Fort Severn, in present-day Annapolis, Maryland, was built in 1808 on the same site as an earlier American Revolutionary War fort of 1776. Although intended to guard Annapolis harbor from British attack during the War of 1812, it never saw action. The United States Navy acquired Fort Severn and two other military bases from the United States Army on 19 October 1845, for the purpose of housing the new onshore United States Naval Academy. The academy used the structure for classrooms until its demolition in 1909.

==History==

===Fort Severn: 1808–1845===
The family of Walter Dulany acquired land on the Severn River adjacent Annapolis, Maryland, in 1753. The Dulany parcel included Windmill Point, where Fort Severn would later be constructed, and where a rough fortification and gun battery was placed for defense of Annapolis during the Revolutionary War. The family and the city of Annapolis sold land to the War Department in 1808, and Fort Severn was constructed on the 10 acre site. At a time of worsening tensions between the United States and Great Britain and an embargo against trade, the War Department build Fort Severn as a defense for Annapolis. From Windmill Point, Fort Severn offered protection to the harbor of Annapolis, which would have been a key target of the British forces. Although constructed as a more substantial fort than the original, this second Fort Severn never saw military action.
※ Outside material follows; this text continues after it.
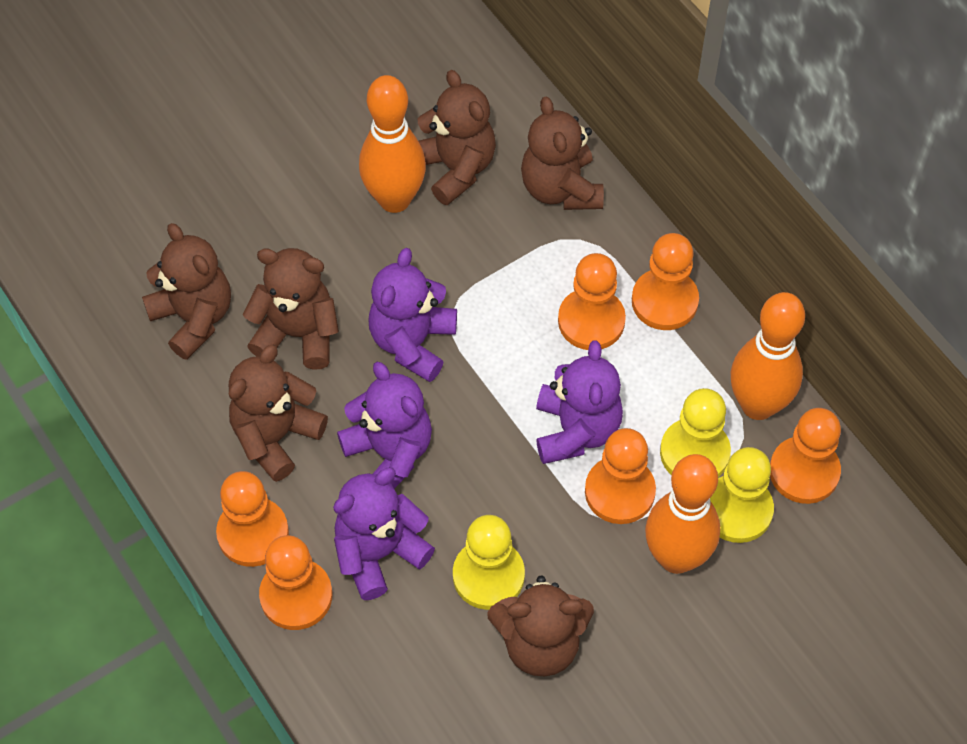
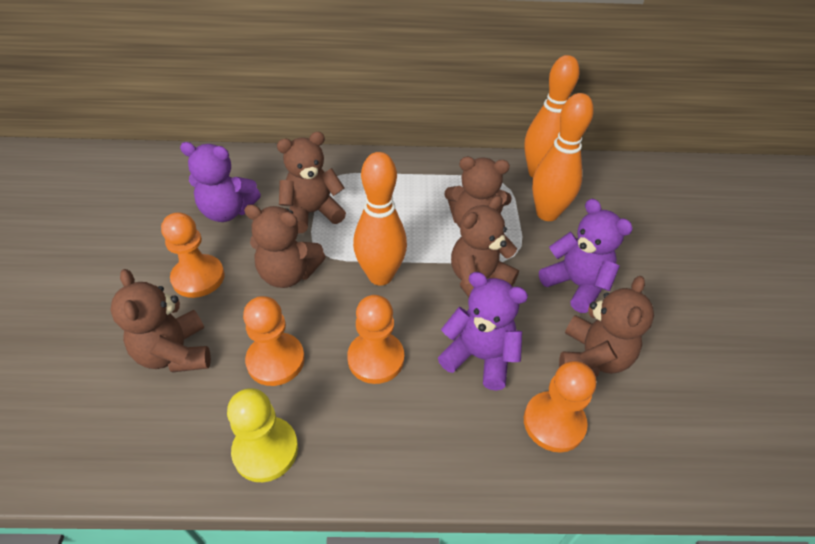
orange pawn: 6 -> 4
purple teddy bear: 4 -> 3
yellow pawn: 3 -> 1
Americans suspected that the British Army might attack the area during the War of 1812, but no conflict occurred at the fort during the war.

Soldiers continued to garrison Fort Severn after the war. The post surgeon took meteorological observations during 1822. Fort Severn occupied the same 10 acres and several antiquated wooden buildings by 1845.
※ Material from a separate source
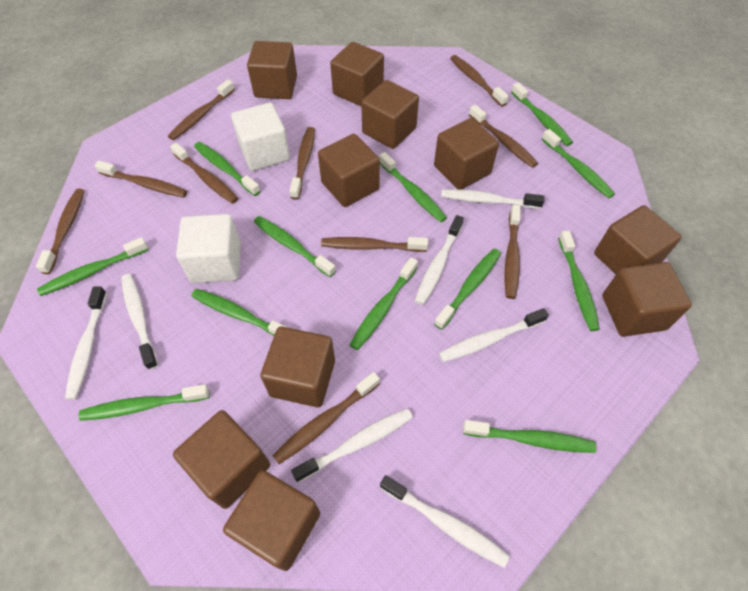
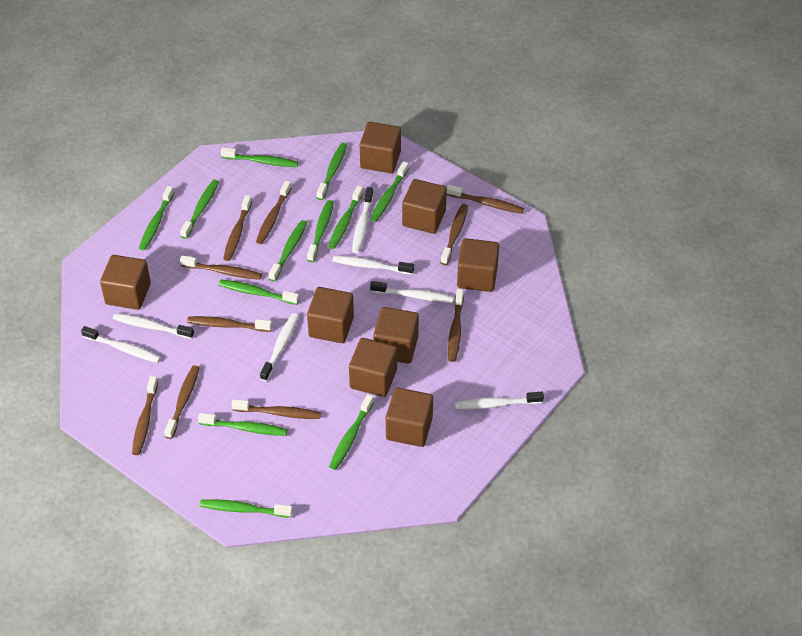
brown cube: 10 -> 8
white cube: 2 -> 0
In 1845, Secretary of War William L. Marcy agreed to transfer Fort Severn to the jurisdiction of Secretary of the Navy George Bancroft, effective 19 October 1845. In so doing, Secretary Bancroft overcame ongoing congressional opposition to an onshore naval school.

===Naval Academy use===
The Navy turned Fort Severn into a classroom building for the new onshore United States Naval Academy for young naval recruits and midshipmen, which started in October 1845 with 56 midshipmen and seven professors.
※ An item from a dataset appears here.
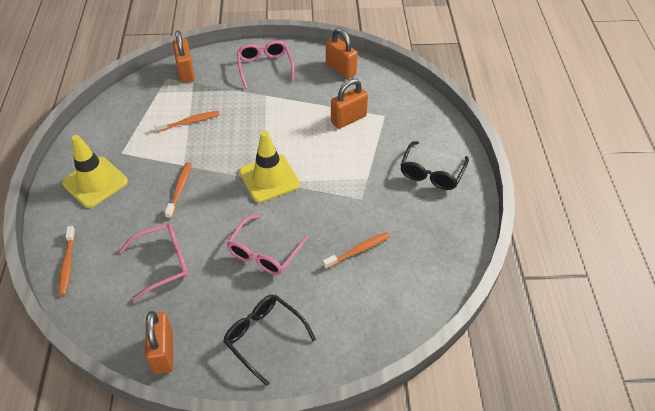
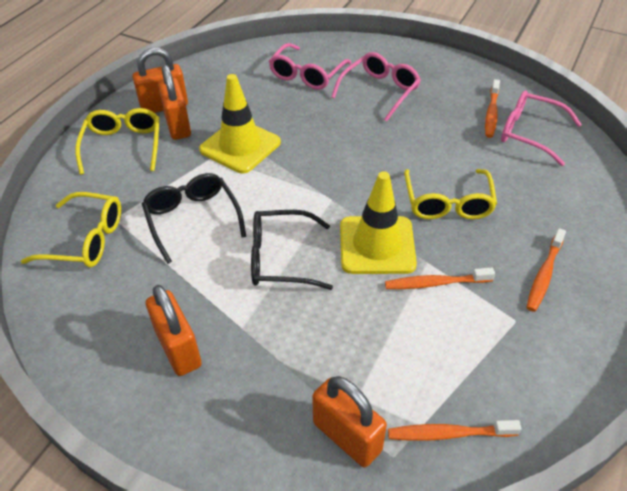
yellow glasses: 0 -> 3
The leaders developed a new curriculum requiring midshipmen to study at the academy for four years (equivalent to classical college education) and to train aboard ships each summer. That format forms the basis of the far more advanced and sophisticated curriculum at the Naval Academy today. The curriculum in the nineteenth century included mathematics and navigation, gunnery and steam, chemistry, English, natural philosophy, and French.

===Demolition===
Because of structural deterioration the Naval Academy had the old Fort Severn edifices demolished in 1909, while the academy expanded in personnel and grandeur. Granite buildings replaced the old wooden structures of Fort Severn. On 28 March 1977, the local chapter of Daughters of the American Revolution (DAR) placed a plaque in remembrance of the original fort at its former site.